[Data to process]
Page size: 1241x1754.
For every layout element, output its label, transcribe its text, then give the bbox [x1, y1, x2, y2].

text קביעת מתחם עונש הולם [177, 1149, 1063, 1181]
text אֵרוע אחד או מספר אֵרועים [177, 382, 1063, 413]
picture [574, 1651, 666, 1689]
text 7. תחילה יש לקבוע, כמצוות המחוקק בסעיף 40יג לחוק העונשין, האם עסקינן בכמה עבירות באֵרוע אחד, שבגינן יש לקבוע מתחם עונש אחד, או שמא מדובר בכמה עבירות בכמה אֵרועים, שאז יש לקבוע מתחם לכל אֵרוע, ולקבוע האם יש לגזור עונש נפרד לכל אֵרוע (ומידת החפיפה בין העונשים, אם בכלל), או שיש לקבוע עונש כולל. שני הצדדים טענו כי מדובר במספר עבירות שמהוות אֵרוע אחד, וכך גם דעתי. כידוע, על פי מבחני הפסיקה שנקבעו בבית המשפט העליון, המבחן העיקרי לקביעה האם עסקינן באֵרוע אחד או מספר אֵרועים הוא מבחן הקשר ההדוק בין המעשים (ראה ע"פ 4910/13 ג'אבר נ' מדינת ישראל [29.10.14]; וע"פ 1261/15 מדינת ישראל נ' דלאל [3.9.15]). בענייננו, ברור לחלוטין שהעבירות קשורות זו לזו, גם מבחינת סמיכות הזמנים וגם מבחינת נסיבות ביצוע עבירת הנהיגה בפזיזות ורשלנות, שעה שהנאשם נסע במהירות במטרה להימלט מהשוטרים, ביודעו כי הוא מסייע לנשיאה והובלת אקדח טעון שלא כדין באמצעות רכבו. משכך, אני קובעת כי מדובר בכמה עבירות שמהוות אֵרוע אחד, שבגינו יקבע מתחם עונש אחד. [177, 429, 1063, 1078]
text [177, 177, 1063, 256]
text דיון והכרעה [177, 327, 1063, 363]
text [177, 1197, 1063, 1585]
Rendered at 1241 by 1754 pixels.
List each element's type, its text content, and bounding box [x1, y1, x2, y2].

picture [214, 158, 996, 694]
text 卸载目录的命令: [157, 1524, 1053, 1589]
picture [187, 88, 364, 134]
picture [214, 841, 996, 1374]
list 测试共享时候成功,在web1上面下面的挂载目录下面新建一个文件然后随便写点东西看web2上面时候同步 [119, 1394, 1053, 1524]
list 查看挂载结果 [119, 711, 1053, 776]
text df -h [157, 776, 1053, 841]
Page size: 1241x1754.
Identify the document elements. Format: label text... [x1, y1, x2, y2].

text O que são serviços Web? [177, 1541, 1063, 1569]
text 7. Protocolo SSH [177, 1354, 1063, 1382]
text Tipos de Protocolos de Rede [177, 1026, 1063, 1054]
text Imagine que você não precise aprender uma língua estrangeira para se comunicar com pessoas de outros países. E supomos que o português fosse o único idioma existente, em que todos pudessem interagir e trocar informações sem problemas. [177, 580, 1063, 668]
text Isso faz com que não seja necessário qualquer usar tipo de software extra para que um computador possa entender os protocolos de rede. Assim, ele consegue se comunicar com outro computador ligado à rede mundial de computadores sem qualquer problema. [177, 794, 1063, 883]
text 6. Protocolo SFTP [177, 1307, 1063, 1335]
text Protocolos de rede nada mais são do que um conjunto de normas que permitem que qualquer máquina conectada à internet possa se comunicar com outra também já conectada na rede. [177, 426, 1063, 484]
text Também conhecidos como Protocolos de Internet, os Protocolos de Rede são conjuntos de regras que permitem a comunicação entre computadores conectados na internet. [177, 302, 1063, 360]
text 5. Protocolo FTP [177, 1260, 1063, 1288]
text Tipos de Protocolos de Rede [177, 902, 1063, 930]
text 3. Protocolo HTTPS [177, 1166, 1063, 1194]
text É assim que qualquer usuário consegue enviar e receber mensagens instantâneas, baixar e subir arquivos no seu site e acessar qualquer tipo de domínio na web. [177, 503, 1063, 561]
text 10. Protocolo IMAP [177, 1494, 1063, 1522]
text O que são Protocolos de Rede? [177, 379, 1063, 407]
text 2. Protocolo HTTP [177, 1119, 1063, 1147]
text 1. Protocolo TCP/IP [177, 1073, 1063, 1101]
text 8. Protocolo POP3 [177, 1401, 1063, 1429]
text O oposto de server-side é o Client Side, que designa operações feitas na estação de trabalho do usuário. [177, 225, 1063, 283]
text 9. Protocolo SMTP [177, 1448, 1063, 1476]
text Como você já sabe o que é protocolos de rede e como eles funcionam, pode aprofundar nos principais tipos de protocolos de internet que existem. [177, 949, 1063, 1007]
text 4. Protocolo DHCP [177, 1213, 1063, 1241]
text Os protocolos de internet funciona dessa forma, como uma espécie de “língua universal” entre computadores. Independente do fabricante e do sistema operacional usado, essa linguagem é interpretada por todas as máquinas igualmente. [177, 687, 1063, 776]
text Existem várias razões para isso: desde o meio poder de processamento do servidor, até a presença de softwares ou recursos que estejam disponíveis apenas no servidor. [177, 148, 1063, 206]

[Problem statement] Nothing is to be left out; reproduce each record exactly.

[Task solution]
Page size: 1241x1754.
For every layout element, output its label, transcribe its text, then give the bbox [x1, y1, x2, y2].

text קביעת מתחם עונש הולם [177, 1149, 1063, 1181]
text אֵרוע אחד או מספר אֵרועים [177, 382, 1063, 413]
picture [574, 1651, 666, 1689]
text 7. תחילה יש לקבוע, כמצוות המחוקק בסעיף 40יג לחוק העונשין, האם עסקינן בכמה עבירות באֵרוע אחד, שבגינן יש לקבוע מתחם עונש אחד, או שמא מדובר בכמה עבירות בכמה אֵרועים, שאז יש לקבוע מתחם לכל אֵרוע, ולקבוע האם יש לגזור עונש נפרד לכל אֵרוע (ומידת החפיפה בין העונשים, אם בכלל), או שיש לקבוע עונש כולל. שני הצדדים טענו כי מדובר במספר עבירות שמהוות אֵרוע אחד, וכך גם דעתי. כידוע, על פי מבחני הפסיקה שנקבעו בבית המשפט העליון, המבחן העיקרי לקביעה האם עסקינן באֵרוע אחד או מספר אֵרועים הוא מבחן הקשר ההדוק בין המעשים (ראה ע"פ 4910/13 ג'אבר נ' מדינת ישראל [29.10.14]; וע"פ 1261/15 מדינת ישראל נ' דלאל [3.9.15]). בענייננו, ברור לחלוטין שהעבירות קשורות זו לזו, גם מבחינת סמיכות הזמנים וגם מבחינת נסיבות ביצוע עבירת הנהיגה בפזיזות ורשלנות, שעה שהנאשם נסע במהירות במטרה להימלט מהשוטרים, ביודעו כי הוא מסייע לנשיאה והובלת אקדח טעון שלא כדין באמצעות רכבו. משכך, אני קובעת כי מדובר בכמה עבירות שמהוות אֵרוע אחד, שבגינו יקבע מתחם עונש אחד. [177, 429, 1063, 1078]
text [177, 177, 1063, 256]
text דיון והכרעה [177, 327, 1063, 363]
text [177, 1197, 1063, 1585]
Rendered at 1241 by 1754 pixels.
List each element's type, its text content, and bounding box [x1, y1, x2, y2].

picture [214, 158, 996, 694]
text 卸载目录的命令: [157, 1524, 1053, 1589]
picture [187, 88, 364, 134]
picture [214, 841, 996, 1374]
list 测试共享时候成功,在web1上面下面的挂载目录下面新建一个文件然后随便写点东西看web2上面时候同步 [119, 1394, 1053, 1524]
list 查看挂载结果 [119, 711, 1053, 776]
text df -h [157, 776, 1053, 841]
Page size: 1241x1754.
Identify the document elements. Format: label text... [x1, y1, x2, y2].

text O que são serviços Web? [177, 1541, 1063, 1569]
text 7. Protocolo SSH [177, 1354, 1063, 1382]
text Tipos de Protocolos de Rede [177, 1026, 1063, 1054]
text Imagine que você não precise aprender uma língua estrangeira para se comunicar com pessoas de outros países. E supomos que o português fosse o único idioma existente, em que todos pudessem interagir e trocar informações sem problemas. [177, 580, 1063, 668]
text Isso faz com que não seja necessário qualquer usar tipo de software extra para que um computador possa entender os protocolos de rede. Assim, ele consegue se comunicar com outro computador ligado à rede mundial de computadores sem qualquer problema. [177, 794, 1063, 883]
text 6. Protocolo SFTP [177, 1307, 1063, 1335]
text Protocolos de rede nada mais são do que um conjunto de normas que permitem que qualquer máquina conectada à internet possa se comunicar com outra também já conectada na rede. [177, 426, 1063, 484]
text Também conhecidos como Protocolos de Internet, os Protocolos de Rede são conjuntos de regras que permitem a comunicação entre computadores conectados na internet. [177, 302, 1063, 360]
text 5. Protocolo FTP [177, 1260, 1063, 1288]
text Tipos de Protocolos de Rede [177, 902, 1063, 930]
text 3. Protocolo HTTPS [177, 1166, 1063, 1194]
text É assim que qualquer usuário consegue enviar e receber mensagens instantâneas, baixar e subir arquivos no seu site e acessar qualquer tipo de domínio na web. [177, 503, 1063, 561]
text 10. Protocolo IMAP [177, 1494, 1063, 1522]
text O que são Protocolos de Rede? [177, 379, 1063, 407]
text 2. Protocolo HTTP [177, 1119, 1063, 1147]
text 1. Protocolo TCP/IP [177, 1073, 1063, 1101]
text 8. Protocolo POP3 [177, 1401, 1063, 1429]
text O oposto de server-side é o Client Side, que designa operações feitas na estação de trabalho do usuário. [177, 225, 1063, 283]
text 9. Protocolo SMTP [177, 1448, 1063, 1476]
text Como você já sabe o que é protocolos de rede e como eles funcionam, pode aprofundar nos principais tipos de protocolos de internet que existem. [177, 949, 1063, 1007]
text 4. Protocolo DHCP [177, 1213, 1063, 1241]
text Os protocolos de internet funciona dessa forma, como uma espécie de “língua universal” entre computadores. Independente do fabricante e do sistema operacional usado, essa linguagem é interpretada por todas as máquinas igualmente. [177, 687, 1063, 776]
text Existem várias razões para isso: desde o meio poder de processamento do servidor, até a presença de softwares ou recursos que estejam disponíveis apenas no servidor. [177, 148, 1063, 206]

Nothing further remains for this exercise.